A recente decisão do ministro Flávio Dino, do Supremo Tribunal Federal, de que infrações graves cometidas por magistrados devem resultar na perda do cargo — e não mais em aposentadoria compulsória — pode antecipar pedidos de aposentadoria entre investigados por suposto esquema de venda de sentenças no Tribunal de Justiça de Mato Grosso do Sul.
A medida tende a impactar diretamente o juiz e desembargadores alvos da Operação Ultima Ratio, deflagrada pela Polícia Federal em novembro de 2024. Diante da possibilidade de perder o cargo sem direito aos vencimentos proporcionais, magistrados investigados podem recorrer à aposentadoria voluntária como forma de resguardar benefícios previdenciários.
Entre os nomes envolvidos estão os desembargadores Vladimir Abreu da Silva, Marcos José de Brito Rodrigues e Alexandre Aguiar Bastos, além do juiz Paulo Afonso de Oliveira. Todos respondem a processo administrativo disciplinar no Conselho Nacional de Justiça, que segue em andamento independentemente de eventual aposentadoria.
Embora a legislação permita que magistrados solicitem aposentadoria voluntária ao cumprir os requisitos legais, isso não interrompe o curso do processo disciplinar. Caso a conclusão seja pela aplicação da pena máxima, a sanção pode resultar na perda dos proventos ou na cassação da aposentadoria, dependendo da interpretação jurídica e da gravidade das infrações.

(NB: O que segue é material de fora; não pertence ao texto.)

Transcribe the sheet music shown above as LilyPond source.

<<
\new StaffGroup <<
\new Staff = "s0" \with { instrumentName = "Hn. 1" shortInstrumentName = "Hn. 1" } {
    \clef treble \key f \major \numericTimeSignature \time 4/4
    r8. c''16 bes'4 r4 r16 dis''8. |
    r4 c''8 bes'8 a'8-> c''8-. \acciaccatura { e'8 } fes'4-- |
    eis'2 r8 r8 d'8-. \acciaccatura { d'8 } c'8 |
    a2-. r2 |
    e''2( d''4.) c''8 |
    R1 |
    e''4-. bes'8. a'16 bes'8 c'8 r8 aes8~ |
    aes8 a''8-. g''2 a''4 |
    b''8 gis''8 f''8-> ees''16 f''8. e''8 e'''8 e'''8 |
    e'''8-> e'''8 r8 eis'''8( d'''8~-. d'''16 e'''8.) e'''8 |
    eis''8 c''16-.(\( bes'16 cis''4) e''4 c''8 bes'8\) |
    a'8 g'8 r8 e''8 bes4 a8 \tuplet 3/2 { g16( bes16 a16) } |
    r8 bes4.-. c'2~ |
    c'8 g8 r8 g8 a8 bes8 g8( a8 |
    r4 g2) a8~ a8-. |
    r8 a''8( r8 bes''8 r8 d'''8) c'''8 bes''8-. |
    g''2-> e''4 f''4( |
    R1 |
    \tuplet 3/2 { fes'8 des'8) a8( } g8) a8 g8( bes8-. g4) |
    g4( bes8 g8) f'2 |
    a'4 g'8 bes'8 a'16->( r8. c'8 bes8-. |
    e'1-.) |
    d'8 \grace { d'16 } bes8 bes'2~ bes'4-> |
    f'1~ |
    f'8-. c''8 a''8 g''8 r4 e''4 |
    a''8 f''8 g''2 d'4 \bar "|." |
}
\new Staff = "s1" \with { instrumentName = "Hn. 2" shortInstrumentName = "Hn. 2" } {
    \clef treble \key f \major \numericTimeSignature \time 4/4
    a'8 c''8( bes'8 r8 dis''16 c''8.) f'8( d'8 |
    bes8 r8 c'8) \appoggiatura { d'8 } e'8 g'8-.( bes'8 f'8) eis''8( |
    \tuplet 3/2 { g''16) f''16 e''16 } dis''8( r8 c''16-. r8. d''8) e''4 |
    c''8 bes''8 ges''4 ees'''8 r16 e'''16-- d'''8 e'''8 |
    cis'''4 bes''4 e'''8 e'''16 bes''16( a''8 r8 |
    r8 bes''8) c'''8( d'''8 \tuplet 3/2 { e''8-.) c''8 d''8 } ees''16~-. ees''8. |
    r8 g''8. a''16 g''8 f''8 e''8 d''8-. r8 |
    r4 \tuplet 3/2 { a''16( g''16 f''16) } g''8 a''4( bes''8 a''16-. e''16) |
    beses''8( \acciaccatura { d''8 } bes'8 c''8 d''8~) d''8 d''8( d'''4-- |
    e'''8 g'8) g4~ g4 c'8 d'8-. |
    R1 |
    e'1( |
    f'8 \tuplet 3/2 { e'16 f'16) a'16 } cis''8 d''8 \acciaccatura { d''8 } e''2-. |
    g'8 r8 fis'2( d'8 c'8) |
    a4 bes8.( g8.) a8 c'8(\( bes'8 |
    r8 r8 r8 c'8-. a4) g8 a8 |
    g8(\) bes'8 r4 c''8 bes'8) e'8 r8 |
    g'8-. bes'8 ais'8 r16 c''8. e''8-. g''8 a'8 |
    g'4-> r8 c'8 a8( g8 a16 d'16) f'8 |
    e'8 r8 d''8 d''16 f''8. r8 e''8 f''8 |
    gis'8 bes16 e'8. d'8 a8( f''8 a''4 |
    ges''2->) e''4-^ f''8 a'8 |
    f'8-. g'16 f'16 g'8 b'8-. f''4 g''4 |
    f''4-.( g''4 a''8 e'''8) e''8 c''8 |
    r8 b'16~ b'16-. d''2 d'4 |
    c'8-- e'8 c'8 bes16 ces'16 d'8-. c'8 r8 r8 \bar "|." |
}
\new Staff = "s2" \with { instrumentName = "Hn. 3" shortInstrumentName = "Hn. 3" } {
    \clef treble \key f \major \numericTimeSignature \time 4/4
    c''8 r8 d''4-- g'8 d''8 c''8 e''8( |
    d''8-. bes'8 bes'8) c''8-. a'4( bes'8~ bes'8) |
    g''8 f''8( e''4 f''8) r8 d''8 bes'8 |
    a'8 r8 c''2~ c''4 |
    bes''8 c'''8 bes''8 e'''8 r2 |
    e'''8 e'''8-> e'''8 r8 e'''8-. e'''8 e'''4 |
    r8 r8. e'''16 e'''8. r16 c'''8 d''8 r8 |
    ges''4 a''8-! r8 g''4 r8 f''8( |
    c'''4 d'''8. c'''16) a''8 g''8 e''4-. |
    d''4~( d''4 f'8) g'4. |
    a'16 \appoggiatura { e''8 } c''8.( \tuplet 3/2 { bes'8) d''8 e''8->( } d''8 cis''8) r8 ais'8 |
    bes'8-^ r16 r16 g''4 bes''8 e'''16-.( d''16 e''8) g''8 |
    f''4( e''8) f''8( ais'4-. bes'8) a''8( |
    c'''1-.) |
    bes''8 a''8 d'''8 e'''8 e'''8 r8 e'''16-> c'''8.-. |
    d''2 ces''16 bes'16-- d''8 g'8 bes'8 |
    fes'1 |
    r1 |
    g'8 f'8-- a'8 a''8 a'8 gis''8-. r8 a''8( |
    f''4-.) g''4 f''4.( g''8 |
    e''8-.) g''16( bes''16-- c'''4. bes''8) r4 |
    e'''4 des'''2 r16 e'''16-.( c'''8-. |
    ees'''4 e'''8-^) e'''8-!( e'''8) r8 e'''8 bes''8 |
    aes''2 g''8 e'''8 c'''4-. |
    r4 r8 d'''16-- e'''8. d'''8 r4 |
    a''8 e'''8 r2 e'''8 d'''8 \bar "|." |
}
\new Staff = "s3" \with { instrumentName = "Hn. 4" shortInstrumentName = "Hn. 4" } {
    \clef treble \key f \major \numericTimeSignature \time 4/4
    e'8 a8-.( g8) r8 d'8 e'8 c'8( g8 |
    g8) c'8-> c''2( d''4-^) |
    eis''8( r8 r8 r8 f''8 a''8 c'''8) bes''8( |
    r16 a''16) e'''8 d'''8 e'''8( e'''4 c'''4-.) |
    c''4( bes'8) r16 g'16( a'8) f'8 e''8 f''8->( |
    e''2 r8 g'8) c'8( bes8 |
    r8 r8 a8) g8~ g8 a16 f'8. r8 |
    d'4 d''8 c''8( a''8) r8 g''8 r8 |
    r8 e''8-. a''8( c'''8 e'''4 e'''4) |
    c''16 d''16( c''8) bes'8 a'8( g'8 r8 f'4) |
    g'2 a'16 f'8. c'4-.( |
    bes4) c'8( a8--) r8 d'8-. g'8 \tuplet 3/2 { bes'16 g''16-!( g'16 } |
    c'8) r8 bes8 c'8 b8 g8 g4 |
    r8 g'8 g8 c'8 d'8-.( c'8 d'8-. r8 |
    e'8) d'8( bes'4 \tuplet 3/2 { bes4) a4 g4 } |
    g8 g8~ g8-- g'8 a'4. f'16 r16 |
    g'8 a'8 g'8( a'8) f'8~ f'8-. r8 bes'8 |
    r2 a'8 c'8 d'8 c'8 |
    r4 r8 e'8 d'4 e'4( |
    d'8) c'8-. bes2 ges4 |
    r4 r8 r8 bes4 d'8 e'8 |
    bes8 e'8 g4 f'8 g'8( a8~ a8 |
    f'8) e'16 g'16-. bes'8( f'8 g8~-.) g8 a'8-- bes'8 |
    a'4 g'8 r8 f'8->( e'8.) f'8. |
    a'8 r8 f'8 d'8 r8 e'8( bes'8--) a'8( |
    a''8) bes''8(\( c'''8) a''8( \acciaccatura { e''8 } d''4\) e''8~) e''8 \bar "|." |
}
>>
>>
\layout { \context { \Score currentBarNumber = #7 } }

Outro investigado, o desembargador Sideni Soncini Pimentel, já havia se antecipado e solicitado aposentadoria voluntária após ser alvo das apurações.
Na decisão, Dino argumentou que, desde a promulgação da reforma da Previdência em 2019, não há mais base constitucional para a aplicação da aposentadoria compulsória como punição disciplinar. Segundo ele, em casos graves, o caminho adequado é o encaminhamento do processo à Advocacia-Geral da União, que pode propor ao STF ação para perda definitiva do cargo.
O ministro também encaminhou ofício ao presidente do STF e do CNJ, Edson Fachin, sugerindo a revisão do sistema disciplinar da magistratura para adequá-lo ao novo entendimento.
A decisão foi tomada de forma individual e ainda pode ser submetida ao plenário da Corte. Nos bastidores, integrantes do CNJ avaliam os efeitos práticos da medida e aguardam definição sobre sua aplicação — se restrita ao caso analisado ou com alcance mais amplo no Judiciário brasileiro.
No processo específico que motivou a decisão, envolvendo um magistrado do Tribunal de Justiça do Rio de Janeiro, o STF determinou que o CNJ reavalie a penalidade aplicada, podendo optar pela absolvição, imposição de outra sanção válida ou encaminhamento do caso para eventual ação de perda do cargo.